Credits immagine: Slide di Paolo Bovio (Head of Instagram, Will Media)
Mi chiedo quanto sia importante però per chi fa giornalismo dei dati in Italia coinvolgere le persone e il pubblico anche in un aspetto non secondario di questo lavoro: la difficoltà di trovare dati in formato aperto, su temi di interesse pubblico.
Ieri con la classe di giornalismo della Scuola del Libro abbiamo visto in real time quanto ci si mette a scaricare un pdf con una tabella dal sito del ministero dell’interno per trasformarla in un csv leggibile e poter produrre qualche analisi. Mezz’ora. Per 1 foglio. Immagina quando ne devi lavorare 300, come mi è capitato di fare ultimamente.
Anche l’assenza dei dati è una notizia, dico ai corsi, ma la stiamo raccontando abbastanza? Vado a riguardare le viz di Mona Chalabi e mi faccio venire qualche idea.

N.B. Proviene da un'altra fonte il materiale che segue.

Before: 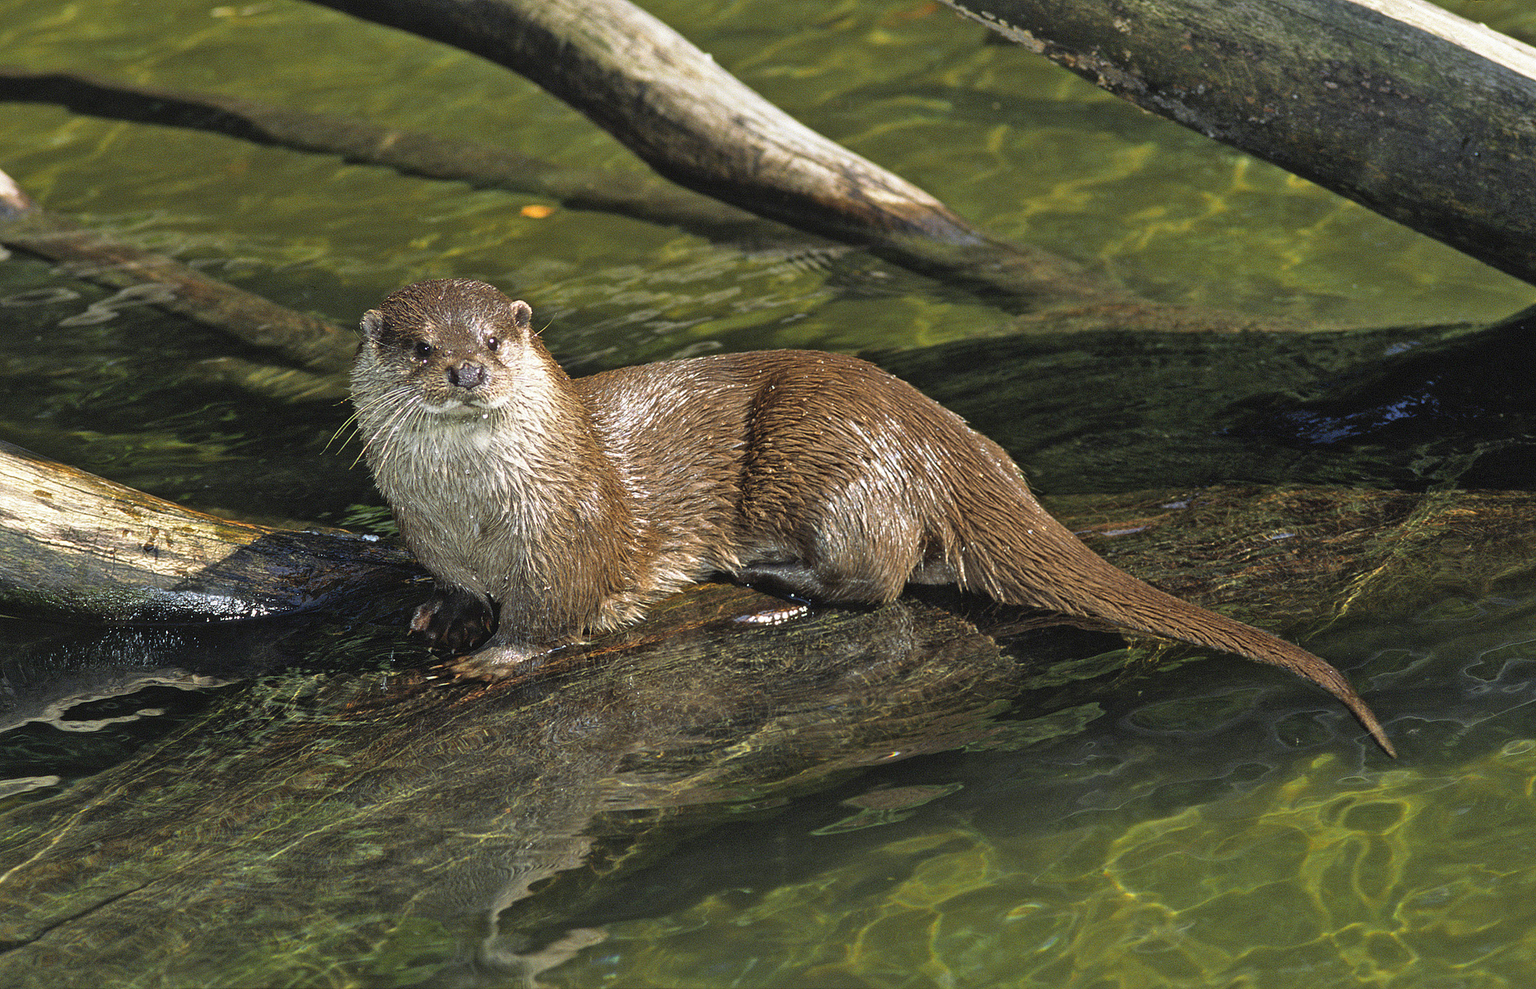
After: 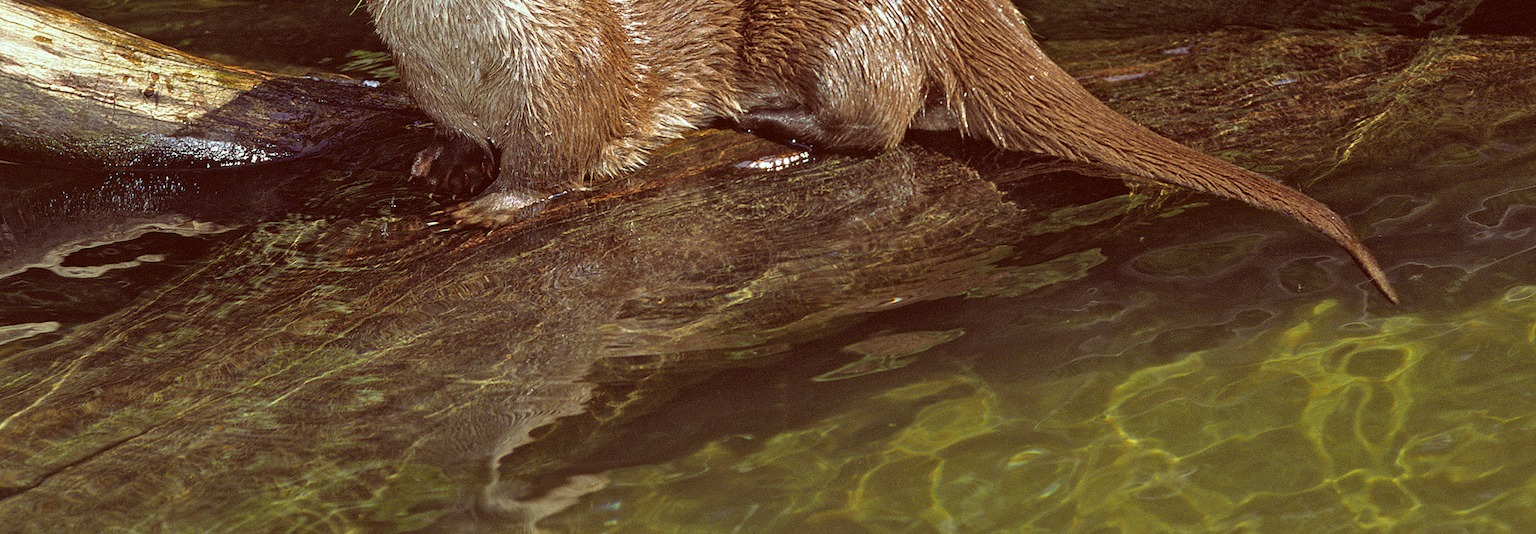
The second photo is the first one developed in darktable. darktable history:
crop and rotate: top 46.026%, right 0.117%
color correction: highlights a* -7.14, highlights b* -0.203, shadows a* 20.07, shadows b* 12.47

Questa newsletter è sostenuta da: Fight The Stroke
In questo box dedicato allo sponsor c’è una sorpresa: Fight The Stroke offre a chi legge la newsletter una mini lezione di data journalism… sul 5x1000!
Se dovessimo produrre un pezzo che parla di 5 per mille da dove si potrebbe partire? Dobbiamo farci delle domande a cui possiamo rispondere con i dati, per esempio:
quanti italiani compilano quella parte della dichiarazione?
quali organizzazioni ricevono più finanziamenti? a che categoria appartengono?
c’è un trend storico interessante da valutare?
Dove trovo i dati? Partiamo dalle fonti ufficiali. Io sono stata ottimista e ho proprio cercato “open data 5 per mille”. Il primo sito che compare è quello del ministero del lavoro. Sembra che non ci sia niente di interessante, ma nella colonna di destra sono presenti tutti i beneficiari dell’ultimo anno disponibile, il 2021.
Potrei anche cercare di nuovo altre chiavi di ricerca, come per esempio “beneficiari 5 per mille” e troverei le pagine dell’agenzia delle entrate.
Mi mancano i dati per rispondere alla prima domanda, così provo a sperimentare con Perplexity, un’AI / motore di ricerca che fornisce risultati con linguaggio naturale come ChatGpt ma inserendo i link delle sue fonti. In effetti ho trovato un’informazione che mi mancava:
Hai tutto quello che ti serve? Bene, prepara la storia.
Anzi, se lo fai davvero scrivimi!
Intanto vai a vedere i progetti di Fight The Stroke che puoi sostenere con il tuo 5x1000:
La dataviz della settimana
Non poteva che essere quella con cui Mona Chalabi ha vinto il Pulitzer. Cioè come visualizzare la ricchezza di Jeff Bezos in 9 modi diversi (questo è il secondo), sul New York Times:
Il tour di maggio continua
Il 18 maggio alle 20:30 mi trovi a Milano sul palco di Stand up for Girls!, evento annuale dell’ong Terre des Hommes, con entrata gratuita, insieme a Sumaya Abdel Qader, Martina Castigliani, Pegah Moshir Pour, Mariangela Pira e altre super speaker. Prenotazioni qui.
Il 21 maggio al Salone del Libro di Torino presento il libro “Ciclo” pubblicato da Quinto Quarto editore con l’autrice Natalie Byrne e con l’attivista e attrice Chiara Becchimanzi.
Il 22 maggio sempre al Salone c’è un laboratorio per le scuole sul mio libro “Dentro l’algoritmo” (effequ), ma bisogna prenotarsi.
Il 27 maggio sono a Trieste per il festival di Parole Ostili.
Il 29 maggio tengo una keynote alla International Visual Methods Conference che si tiene all’università Sapienza di Roma.
Il 31 maggio presento Ti Spiego il Dato al Festival Je T'aime a Padova.
Bene, ci sentiamo mercoledì prossimo!